PROBLEM STATEMENT - Whichever lines include the word "expression", copy them as they appear in the data.

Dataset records
■ ■ ■ ■ ■ ■ ■

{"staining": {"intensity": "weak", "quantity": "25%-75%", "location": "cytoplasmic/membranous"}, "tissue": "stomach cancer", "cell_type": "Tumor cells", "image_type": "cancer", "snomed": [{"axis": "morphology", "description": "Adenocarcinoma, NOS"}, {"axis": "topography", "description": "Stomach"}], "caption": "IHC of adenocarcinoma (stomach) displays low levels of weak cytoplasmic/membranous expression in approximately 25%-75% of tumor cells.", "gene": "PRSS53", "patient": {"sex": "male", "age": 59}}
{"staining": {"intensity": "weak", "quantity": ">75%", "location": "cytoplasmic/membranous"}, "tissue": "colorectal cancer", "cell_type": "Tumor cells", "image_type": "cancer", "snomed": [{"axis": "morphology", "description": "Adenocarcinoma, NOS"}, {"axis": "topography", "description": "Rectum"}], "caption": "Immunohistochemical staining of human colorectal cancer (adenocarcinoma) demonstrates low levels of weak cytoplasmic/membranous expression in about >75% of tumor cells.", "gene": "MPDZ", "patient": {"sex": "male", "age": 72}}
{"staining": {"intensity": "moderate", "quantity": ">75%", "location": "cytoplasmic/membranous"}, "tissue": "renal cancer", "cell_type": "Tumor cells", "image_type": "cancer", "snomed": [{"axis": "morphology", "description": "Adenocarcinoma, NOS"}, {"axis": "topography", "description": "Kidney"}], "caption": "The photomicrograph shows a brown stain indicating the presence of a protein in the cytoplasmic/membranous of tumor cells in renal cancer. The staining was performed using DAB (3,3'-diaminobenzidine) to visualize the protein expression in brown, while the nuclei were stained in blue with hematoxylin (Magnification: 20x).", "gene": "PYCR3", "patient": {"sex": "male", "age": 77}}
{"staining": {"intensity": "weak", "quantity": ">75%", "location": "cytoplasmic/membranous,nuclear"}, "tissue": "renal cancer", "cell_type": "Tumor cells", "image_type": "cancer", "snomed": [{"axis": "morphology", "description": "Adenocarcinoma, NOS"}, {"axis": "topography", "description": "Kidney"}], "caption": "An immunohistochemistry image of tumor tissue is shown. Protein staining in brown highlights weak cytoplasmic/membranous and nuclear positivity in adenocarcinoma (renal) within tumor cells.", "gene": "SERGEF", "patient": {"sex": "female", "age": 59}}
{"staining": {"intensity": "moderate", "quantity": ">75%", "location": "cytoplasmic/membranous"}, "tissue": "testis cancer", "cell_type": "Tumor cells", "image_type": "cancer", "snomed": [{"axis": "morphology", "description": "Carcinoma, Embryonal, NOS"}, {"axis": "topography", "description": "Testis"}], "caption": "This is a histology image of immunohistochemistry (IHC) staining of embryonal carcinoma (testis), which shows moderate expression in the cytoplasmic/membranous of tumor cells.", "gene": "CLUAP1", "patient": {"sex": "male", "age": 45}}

■ ■ ■ ■ ■ ■ ■

COMPLETED TASK -
{"staining": {"intensity": "weak", "quantity": "25%-75%", "location": "cytoplasmic/membranous"}, "tissue": "stomach cancer", "cell_type": "Tumor cells", "image_type": "cancer", "snomed": [{"axis": "morphology", "description": "Adenocarcinoma, NOS"}, {"axis": "topography", "description": "Stomach"}], "caption": "IHC of adenocarcinoma (stomach) displays low levels of weak cytoplasmic/membranous expression in approximately 25%-75% of tumor cells.", "gene": "PRSS53", "patient": {"sex": "male", "age": 59}}
{"staining": {"intensity": "weak", "quantity": ">75%", "location": "cytoplasmic/membranous"}, "tissue": "colorectal cancer", "cell_type": "Tumor cells", "image_type": "cancer", "snomed": [{"axis": "morphology", "description": "Adenocarcinoma, NOS"}, {"axis": "topography", "description": "Rectum"}], "caption": "Immunohistochemical staining of human colorectal cancer (adenocarcinoma) demonstrates low levels of weak cytoplasmic/membranous expression in about >75% of tumor cells.", "gene": "MPDZ", "patient": {"sex": "male", "age": 72}}
{"staining": {"intensity": "moderate", "quantity": ">75%", "location": "cytoplasmic/membranous"}, "tissue": "renal cancer", "cell_type": "Tumor cells", "image_type": "cancer", "snomed": [{"axis": "morphology", "description": "Adenocarcinoma, NOS"}, {"axis": "topography", "description": "Kidney"}], "caption": "The photomicrograph shows a brown stain indicating the presence of a protein in the cytoplasmic/membranous of tumor cells in renal cancer. The staining was performed using DAB (3,3'-diaminobenzidine) to visualize the protein expression in brown, while the nuclei were stained in blue with hematoxylin (Magnification: 20x).", "gene": "PYCR3", "patient": {"sex": "male", "age": 77}}
{"staining": {"intensity": "moderate", "quantity": ">75%", "location": "cytoplasmic/membranous"}, "tissue": "testis cancer", "cell_type": "Tumor cells", "image_type": "cancer", "snomed": [{"axis": "morphology", "description": "Carcinoma, Embryonal, NOS"}, {"axis": "topography", "description": "Testis"}], "caption": "This is a histology image of immunohistochemistry (IHC) staining of embryonal carcinoma (testis), which shows moderate expression in the cytoplasmic/membranous of tumor cells.", "gene": "CLUAP1", "patient": {"sex": "male", "age": 45}}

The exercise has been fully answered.